Photo Gallery of Birmingham 1963

  • Bull Connor and the Firemen with Hoses. Birmingham, 1963 - Commissioner of Public Safety Eugene Bull' Connor, who ordered Birmingham police to attack protesters with dogs and fire hoses.
  • Three Individuals being Sprayed by Hoses. Birmingham 1963 - For years, Birmingham, Ala., was considered 'the South’s toughest city,' home to a large black population and a dominant class of whites that met in frequent, open hostility. Birmingham in 1963 had become the cause célèbre of the black civil rights movement as nonviolent demonstrators led by Rev. Martin Luther King Jr. repeatedly faced jail, dogs and high-velocity hoses in their tireless quest to topple segregation. This picture of people being pummeled by a liquid battering ram rallied support for the plight of the blacks. Charles Moore's famous photos of the firehoses in Birmingham in 1963 (c Charles Moore, 1963).
  • Line of Protesters Kneeling -  African Americans kneel outside City Hall in Birmingham, AL, 1963.
  • Women arrested in Birmingham - Youth arrested during peaceful demonstrations in Birmingham, 1963.
  • MLK in March on Good Friday, 1963.
  • MLK in Jail - Dr. Martin Luther King, Jr., in the Birmingham jail. Photograph courtesy of National Archives and Record Administration, 306-PS-68-1130, April 1963.

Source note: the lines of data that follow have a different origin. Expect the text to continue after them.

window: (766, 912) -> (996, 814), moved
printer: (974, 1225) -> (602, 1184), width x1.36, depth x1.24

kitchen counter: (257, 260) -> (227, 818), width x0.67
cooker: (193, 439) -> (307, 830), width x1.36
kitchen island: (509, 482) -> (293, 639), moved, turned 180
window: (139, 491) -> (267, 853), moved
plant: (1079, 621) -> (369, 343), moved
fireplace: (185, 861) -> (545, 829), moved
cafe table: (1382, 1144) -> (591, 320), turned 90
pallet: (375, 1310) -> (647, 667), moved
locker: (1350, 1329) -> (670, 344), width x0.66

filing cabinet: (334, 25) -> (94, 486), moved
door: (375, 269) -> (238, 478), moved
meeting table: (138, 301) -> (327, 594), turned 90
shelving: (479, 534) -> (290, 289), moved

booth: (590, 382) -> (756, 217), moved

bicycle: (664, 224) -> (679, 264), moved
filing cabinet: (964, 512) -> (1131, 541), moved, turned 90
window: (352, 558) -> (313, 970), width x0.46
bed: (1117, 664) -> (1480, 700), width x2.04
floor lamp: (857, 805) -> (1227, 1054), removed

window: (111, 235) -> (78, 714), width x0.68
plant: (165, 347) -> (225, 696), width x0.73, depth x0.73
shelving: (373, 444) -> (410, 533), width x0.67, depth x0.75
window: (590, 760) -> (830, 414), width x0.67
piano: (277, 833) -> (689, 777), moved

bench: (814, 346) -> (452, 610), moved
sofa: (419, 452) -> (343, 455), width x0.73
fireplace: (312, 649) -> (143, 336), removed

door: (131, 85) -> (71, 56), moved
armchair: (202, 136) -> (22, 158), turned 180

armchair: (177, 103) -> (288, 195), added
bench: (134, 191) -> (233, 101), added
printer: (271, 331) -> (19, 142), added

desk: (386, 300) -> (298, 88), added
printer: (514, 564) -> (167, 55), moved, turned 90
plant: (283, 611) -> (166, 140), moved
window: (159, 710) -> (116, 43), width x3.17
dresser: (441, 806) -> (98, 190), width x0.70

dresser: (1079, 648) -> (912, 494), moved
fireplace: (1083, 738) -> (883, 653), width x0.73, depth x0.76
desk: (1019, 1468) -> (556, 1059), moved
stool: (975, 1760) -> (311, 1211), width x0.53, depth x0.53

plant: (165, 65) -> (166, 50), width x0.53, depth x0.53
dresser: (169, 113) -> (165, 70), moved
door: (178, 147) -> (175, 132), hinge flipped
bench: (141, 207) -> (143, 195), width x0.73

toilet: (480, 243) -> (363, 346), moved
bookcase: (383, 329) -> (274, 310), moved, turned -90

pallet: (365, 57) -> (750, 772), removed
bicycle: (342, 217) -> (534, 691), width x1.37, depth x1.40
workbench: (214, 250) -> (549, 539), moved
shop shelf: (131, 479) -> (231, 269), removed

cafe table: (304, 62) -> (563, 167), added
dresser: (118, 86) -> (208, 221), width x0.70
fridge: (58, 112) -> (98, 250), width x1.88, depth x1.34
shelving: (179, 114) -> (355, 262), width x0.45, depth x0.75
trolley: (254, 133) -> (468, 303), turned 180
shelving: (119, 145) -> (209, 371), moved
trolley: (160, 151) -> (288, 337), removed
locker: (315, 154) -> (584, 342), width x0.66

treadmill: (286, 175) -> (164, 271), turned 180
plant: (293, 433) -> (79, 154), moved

  • Man being attacked by dogs - Police use dogs to quell civil unrest in Birmingham, Ala. in May of 1963.  Birmingham's police commissioner 'Bull' Connor also allowed firehoses to be turned on young civil rights demonstrators.  Photo Source: The Seattle Times Online. c. Associated Press
  • Taunting White Policemen - In front of a Birmingham department store, black youths taunt a white policeman.
  • Three High School Student Holding Hands - Three students protesting segregation join hands to build strength against the force of water sprayed by riot police in Birmingham, May 4, 1963. Many Parker High School students were arrested in the protests.
  • ASSOCIATED PRESS / BILL HUDSON.
  • March on Washington - Photograph of the August 1963 March on Washington courtesy of the  National Archives and Records Administration.
  • Church Bombing - On September 15, 1963 the Sixteenth Street Baptist Church was bombed killing four little girls who were attending Bible study that Sunday morning. United Press International, September 16, 1963.
  • Four Little Girls killed in the 16th Street Church Bombing - Denise McNair, Carole Robertson,  Addie Mae Collins, and Cynthia Wesley.
  • Birmingham Integration 1963 - September 10, 1963.